Aim of the exercise> Match the word "linecap". Return each line of the data below where it appears.

(Beginning of Exercise inputs)

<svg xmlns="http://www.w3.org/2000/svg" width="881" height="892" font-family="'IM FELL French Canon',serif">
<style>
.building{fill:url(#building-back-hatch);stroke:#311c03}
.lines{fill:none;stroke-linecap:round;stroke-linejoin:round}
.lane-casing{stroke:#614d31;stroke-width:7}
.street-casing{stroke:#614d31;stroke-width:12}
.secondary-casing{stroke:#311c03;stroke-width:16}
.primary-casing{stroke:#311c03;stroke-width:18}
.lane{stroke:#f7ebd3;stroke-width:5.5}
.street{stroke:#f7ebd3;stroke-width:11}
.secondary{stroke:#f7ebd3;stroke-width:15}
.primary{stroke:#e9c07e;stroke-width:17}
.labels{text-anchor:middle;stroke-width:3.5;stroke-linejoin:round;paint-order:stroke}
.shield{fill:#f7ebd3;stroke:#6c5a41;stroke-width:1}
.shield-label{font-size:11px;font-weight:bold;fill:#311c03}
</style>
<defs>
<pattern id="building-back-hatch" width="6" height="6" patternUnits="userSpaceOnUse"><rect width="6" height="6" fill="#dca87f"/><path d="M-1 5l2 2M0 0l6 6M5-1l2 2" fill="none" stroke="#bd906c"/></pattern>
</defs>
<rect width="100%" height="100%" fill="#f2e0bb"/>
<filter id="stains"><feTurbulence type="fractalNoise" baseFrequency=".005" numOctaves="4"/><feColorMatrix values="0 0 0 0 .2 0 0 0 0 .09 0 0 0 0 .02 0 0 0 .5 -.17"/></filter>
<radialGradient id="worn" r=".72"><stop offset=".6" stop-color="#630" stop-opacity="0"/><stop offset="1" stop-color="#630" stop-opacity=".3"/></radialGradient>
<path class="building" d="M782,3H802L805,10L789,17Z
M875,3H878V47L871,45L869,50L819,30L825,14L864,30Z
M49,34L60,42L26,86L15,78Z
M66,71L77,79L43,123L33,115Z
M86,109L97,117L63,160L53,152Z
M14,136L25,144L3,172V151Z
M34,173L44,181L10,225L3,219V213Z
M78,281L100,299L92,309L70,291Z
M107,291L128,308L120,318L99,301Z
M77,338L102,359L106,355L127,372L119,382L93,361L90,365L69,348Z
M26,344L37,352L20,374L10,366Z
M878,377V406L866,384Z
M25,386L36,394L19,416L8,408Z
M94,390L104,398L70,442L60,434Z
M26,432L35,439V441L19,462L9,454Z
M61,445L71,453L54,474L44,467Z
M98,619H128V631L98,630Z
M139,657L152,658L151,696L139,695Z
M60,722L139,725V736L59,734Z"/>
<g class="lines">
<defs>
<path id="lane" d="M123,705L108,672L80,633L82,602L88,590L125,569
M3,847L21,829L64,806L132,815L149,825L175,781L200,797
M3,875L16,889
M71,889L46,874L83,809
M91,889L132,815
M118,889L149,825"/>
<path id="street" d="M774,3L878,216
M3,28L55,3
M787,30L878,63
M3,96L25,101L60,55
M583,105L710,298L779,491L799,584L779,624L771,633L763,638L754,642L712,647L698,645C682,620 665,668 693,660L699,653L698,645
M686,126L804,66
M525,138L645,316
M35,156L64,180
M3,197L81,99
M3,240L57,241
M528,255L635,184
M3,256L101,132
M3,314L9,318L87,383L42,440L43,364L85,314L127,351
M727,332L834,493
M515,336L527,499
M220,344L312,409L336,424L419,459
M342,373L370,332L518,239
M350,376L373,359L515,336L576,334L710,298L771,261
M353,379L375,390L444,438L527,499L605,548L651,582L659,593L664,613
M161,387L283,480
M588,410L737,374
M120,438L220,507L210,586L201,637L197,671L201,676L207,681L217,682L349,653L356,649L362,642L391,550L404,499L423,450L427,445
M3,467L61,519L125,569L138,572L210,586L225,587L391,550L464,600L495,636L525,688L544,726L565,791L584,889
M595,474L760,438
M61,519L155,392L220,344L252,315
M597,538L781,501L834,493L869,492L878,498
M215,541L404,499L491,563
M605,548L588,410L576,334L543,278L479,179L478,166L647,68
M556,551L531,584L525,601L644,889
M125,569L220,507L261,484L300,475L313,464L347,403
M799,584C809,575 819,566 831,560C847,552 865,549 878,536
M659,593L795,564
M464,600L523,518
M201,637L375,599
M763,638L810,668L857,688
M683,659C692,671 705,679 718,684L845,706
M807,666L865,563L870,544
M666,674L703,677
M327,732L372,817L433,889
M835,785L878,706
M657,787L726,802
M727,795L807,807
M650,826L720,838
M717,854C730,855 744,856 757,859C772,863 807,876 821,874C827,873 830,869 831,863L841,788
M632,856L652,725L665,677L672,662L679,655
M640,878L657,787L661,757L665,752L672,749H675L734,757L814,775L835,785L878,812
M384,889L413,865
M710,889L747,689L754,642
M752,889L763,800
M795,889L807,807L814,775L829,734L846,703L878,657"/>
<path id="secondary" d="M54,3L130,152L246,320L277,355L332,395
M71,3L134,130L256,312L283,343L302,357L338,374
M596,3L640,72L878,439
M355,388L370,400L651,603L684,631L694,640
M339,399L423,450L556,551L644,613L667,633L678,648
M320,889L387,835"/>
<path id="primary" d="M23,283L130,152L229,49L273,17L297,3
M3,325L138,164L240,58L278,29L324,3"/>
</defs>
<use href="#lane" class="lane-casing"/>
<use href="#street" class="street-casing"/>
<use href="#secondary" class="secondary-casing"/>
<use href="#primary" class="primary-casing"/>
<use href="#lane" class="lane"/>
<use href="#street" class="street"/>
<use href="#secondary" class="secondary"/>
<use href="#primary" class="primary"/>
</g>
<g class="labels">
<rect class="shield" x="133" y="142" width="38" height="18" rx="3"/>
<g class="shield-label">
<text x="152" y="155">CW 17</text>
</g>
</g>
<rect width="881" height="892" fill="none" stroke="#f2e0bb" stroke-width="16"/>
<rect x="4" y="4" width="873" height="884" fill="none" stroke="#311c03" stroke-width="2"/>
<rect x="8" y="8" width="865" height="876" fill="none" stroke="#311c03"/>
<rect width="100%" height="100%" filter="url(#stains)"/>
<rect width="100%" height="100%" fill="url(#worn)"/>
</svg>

(End of Exercise inputs)
(Beginning of Exercise inputs)

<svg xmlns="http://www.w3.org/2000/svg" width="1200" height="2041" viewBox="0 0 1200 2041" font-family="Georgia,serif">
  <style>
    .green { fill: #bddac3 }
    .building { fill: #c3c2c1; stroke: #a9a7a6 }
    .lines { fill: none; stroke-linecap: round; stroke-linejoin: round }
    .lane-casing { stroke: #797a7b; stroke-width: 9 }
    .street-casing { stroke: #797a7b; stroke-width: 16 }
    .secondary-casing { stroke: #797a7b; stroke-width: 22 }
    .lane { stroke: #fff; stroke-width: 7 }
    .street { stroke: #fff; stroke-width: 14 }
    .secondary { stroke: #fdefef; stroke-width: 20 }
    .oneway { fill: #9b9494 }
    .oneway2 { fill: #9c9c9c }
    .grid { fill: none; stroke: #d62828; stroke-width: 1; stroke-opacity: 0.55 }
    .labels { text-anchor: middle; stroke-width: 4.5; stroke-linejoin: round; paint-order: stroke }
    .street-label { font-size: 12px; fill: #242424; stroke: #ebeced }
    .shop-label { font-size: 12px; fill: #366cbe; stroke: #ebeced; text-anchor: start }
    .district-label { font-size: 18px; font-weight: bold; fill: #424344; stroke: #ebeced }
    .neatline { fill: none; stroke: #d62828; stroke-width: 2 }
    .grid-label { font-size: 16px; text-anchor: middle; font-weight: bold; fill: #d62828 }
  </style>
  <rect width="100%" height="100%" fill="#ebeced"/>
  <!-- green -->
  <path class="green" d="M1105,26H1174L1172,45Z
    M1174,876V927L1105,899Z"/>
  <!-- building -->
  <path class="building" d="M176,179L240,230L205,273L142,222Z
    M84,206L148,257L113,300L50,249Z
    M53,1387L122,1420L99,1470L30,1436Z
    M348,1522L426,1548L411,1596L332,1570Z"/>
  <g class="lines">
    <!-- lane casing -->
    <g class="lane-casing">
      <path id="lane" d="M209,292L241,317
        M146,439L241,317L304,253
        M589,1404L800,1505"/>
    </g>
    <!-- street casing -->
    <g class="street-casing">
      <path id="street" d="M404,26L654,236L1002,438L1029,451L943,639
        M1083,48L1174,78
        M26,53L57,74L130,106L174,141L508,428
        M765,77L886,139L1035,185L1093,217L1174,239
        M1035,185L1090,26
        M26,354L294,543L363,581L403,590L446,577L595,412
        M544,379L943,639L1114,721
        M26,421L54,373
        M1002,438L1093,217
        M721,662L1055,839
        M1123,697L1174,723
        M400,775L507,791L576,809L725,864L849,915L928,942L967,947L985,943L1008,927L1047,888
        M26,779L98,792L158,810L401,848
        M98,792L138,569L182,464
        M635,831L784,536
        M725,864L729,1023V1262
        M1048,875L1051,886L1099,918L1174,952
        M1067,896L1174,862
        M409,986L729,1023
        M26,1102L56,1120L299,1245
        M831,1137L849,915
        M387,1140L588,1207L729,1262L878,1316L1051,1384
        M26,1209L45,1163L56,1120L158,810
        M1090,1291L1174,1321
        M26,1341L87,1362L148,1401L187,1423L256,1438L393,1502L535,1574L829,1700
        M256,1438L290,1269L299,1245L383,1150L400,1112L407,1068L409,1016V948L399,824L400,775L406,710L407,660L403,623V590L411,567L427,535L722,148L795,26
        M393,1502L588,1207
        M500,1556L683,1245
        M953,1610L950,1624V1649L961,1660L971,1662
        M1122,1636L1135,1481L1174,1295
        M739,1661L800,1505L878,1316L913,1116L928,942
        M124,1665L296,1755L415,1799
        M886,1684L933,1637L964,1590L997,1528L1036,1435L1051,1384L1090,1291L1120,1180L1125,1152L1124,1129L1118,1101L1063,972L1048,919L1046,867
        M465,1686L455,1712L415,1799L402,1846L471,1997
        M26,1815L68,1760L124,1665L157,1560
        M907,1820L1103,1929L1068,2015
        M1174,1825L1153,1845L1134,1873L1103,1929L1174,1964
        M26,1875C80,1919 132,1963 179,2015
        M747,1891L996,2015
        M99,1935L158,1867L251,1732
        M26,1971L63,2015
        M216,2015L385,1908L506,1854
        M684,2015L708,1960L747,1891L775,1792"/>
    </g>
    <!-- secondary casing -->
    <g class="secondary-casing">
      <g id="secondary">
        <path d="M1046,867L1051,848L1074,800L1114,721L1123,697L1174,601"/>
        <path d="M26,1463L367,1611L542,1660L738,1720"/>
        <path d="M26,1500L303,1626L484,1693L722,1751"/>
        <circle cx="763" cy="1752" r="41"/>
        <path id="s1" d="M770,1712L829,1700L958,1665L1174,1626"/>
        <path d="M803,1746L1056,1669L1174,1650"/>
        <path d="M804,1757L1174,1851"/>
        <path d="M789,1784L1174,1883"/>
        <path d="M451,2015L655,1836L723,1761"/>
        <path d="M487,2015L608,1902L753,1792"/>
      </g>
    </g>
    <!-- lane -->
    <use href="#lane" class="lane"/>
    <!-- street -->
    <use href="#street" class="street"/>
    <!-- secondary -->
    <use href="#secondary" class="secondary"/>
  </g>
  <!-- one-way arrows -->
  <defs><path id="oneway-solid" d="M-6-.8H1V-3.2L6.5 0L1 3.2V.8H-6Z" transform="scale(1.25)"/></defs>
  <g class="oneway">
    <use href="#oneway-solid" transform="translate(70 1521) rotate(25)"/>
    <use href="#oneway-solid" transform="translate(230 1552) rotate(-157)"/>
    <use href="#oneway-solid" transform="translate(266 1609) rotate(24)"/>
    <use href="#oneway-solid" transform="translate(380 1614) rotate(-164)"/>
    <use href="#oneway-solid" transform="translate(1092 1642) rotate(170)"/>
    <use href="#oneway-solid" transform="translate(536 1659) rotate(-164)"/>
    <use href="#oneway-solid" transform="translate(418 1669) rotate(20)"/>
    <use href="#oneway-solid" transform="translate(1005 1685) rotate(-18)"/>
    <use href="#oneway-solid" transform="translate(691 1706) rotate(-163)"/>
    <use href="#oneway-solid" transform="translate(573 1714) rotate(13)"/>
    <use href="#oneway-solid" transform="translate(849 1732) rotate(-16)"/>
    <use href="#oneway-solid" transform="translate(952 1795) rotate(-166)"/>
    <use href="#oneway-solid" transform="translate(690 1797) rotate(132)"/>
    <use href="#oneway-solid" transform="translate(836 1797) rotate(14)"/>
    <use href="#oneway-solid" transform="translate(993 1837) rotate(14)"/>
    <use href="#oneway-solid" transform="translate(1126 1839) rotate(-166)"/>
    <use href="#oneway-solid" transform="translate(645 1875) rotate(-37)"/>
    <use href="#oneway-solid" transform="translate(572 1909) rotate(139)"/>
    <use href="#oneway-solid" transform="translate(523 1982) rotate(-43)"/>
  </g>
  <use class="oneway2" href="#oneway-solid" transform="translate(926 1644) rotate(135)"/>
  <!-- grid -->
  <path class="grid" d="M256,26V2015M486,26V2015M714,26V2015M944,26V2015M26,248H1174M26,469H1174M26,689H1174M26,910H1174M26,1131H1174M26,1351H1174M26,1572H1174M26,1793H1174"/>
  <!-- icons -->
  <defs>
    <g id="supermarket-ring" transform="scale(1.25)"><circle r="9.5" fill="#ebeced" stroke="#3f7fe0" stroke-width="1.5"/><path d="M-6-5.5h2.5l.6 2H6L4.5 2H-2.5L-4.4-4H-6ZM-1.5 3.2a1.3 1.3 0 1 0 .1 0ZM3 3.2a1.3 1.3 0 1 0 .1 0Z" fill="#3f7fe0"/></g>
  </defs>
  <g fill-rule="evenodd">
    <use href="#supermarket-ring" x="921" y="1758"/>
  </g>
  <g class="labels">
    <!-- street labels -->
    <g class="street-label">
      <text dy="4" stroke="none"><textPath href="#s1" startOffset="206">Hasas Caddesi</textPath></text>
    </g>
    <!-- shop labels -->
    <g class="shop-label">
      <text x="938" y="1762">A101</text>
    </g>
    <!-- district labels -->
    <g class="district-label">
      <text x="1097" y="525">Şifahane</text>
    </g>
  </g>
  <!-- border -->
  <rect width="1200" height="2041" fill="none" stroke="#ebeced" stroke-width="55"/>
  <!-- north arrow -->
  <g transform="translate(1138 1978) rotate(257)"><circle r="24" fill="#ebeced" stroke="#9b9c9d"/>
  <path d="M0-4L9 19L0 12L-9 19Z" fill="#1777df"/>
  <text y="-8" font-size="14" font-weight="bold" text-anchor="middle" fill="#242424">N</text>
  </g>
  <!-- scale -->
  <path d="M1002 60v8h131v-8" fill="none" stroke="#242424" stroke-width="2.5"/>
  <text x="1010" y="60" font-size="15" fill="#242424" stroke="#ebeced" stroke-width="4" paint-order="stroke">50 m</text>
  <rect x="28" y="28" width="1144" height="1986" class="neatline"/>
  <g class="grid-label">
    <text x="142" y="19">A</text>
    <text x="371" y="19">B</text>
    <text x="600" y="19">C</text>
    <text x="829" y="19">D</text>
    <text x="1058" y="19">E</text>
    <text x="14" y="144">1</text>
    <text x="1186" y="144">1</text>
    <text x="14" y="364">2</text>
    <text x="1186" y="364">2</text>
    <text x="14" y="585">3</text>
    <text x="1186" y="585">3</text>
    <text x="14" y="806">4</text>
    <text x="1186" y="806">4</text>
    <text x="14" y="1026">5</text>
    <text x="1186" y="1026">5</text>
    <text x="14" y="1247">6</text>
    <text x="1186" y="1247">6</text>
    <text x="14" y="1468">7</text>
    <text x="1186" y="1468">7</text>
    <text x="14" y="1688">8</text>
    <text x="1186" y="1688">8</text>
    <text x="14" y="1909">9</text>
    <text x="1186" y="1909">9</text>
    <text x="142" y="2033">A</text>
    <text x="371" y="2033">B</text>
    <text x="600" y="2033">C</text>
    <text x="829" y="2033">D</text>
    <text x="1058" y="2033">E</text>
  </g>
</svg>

(End of Exercise inputs)

Result for this exercise>
.lines{fill:none;stroke-linecap:round;stroke-linejoin:round}
    .lines { fill: none; stroke-linecap: round; stroke-linejoin: round }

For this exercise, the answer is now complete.